「俳優一本で食えるようになるまで、20年以上かかりました。それでも諦めなかったのが僕の変な性格というか(笑)。何か別の才能があったならばともかく、僕には俳優しかなかった……」
数々の作品で揺るぎない存在感を発揮する古舘寛治。その異色の経歴は、演技の経験のないまま俳優を志して上京し、ミュージカル劇団に入ったことから始まる。
いろいろやった無名時代
「高校時代にブレイクダンスの第一世代みたいな盛り上がりがあって、僕も身体を動かすのが好きだったんです。毎日ダンスのレッスンを受けていました」
――テレビにも出演して、南野陽子や小柳ルミ子のバックで踊ったこともあるそうですね(1987年)。

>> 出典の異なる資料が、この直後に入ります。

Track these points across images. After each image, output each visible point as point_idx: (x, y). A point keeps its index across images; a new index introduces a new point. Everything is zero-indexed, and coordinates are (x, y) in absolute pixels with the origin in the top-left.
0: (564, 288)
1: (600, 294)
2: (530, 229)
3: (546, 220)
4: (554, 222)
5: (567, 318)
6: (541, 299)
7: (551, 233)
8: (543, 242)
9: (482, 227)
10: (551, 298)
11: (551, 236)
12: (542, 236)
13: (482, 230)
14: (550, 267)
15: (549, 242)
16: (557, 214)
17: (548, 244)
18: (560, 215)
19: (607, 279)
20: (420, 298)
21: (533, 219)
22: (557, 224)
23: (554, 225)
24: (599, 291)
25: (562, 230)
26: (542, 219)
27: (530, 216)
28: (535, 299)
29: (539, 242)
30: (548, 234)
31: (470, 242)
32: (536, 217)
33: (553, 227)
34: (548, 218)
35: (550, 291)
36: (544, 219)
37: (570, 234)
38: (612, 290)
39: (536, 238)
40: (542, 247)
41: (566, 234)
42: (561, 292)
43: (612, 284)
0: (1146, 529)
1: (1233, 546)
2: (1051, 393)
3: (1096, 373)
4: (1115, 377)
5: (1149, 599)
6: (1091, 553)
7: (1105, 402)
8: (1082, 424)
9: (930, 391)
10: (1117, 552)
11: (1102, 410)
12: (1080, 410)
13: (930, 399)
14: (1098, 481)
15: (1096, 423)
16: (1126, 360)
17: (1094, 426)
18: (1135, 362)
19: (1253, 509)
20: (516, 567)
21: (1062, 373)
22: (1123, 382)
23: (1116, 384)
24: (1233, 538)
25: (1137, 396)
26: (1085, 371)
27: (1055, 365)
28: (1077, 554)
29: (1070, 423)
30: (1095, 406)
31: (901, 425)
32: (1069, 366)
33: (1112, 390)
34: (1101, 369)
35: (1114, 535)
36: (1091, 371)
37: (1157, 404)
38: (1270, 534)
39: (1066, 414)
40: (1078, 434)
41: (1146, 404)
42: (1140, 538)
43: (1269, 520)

「そうそう。『ザ・ベストテン』と『紅白歌合戦』ですね。でも、だんだんダンスに興味を持てなくなって。そもそも『タクシードライバー』のロバート・デ・ニーロに憧れて俳優を目指した人間なんで、思い切ってニューヨークに行くことにしたんです」
――ニューヨークでは俳優学校に入りました。
「演技の基本はそこで学びました。ただ痛感したのは言語の壁。やっぱり20代になってから行ったのでは記憶力や発音の部分でかなり難しい。

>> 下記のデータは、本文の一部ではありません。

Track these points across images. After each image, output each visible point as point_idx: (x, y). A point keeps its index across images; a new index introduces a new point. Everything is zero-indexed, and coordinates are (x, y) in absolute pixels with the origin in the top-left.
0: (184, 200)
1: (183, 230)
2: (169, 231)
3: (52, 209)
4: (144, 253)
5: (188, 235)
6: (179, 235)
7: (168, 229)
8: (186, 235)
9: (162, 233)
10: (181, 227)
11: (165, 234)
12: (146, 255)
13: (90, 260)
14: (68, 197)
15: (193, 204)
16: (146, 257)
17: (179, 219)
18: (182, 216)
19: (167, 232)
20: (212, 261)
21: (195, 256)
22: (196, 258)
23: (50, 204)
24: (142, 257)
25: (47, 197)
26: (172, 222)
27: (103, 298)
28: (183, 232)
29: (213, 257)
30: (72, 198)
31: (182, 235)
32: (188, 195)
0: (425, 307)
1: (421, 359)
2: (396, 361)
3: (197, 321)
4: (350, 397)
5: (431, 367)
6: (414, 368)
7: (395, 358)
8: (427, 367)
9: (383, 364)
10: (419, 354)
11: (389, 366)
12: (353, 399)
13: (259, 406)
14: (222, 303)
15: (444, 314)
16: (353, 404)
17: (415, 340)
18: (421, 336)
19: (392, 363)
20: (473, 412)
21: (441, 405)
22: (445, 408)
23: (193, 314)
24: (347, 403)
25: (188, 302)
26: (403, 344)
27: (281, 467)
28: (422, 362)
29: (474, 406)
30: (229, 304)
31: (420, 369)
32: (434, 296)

さらに日本人は演じる役柄も限られる。当時、野球では野茂選手が活躍していましたが、今と違って俳優はほとんど需要がないわけで。しかも日系アメリカ人で俳優っていうのもいっぱいいる。彼らはネイティブスピーカーだから言語では勝てないですよ」
――憧れのロバート・デ・ニーロが経営する日本食レストランでも働いたとか。
「デ・ニーロと料理人の松久信幸さんが共同経営する“NOBU"という有名店です。もともとLAに“松久"っていう店があって、デ・ニーロが常連客だった。それでニューヨークに店を出すことになって、スタッフを募集してたんです。デ・ニーロの空気みたいなものを吸いたくて、ひやかしで面接に行ったら受かっちゃったんですよ」
――アメリカ滞在は6年半。日本に戻った決め手は?
「俳優学校で僕を評価してくれる先生もいましたが、自分が何のためにここにいるのかリアルに考えるほど、ちょっと(未来が)ないなって。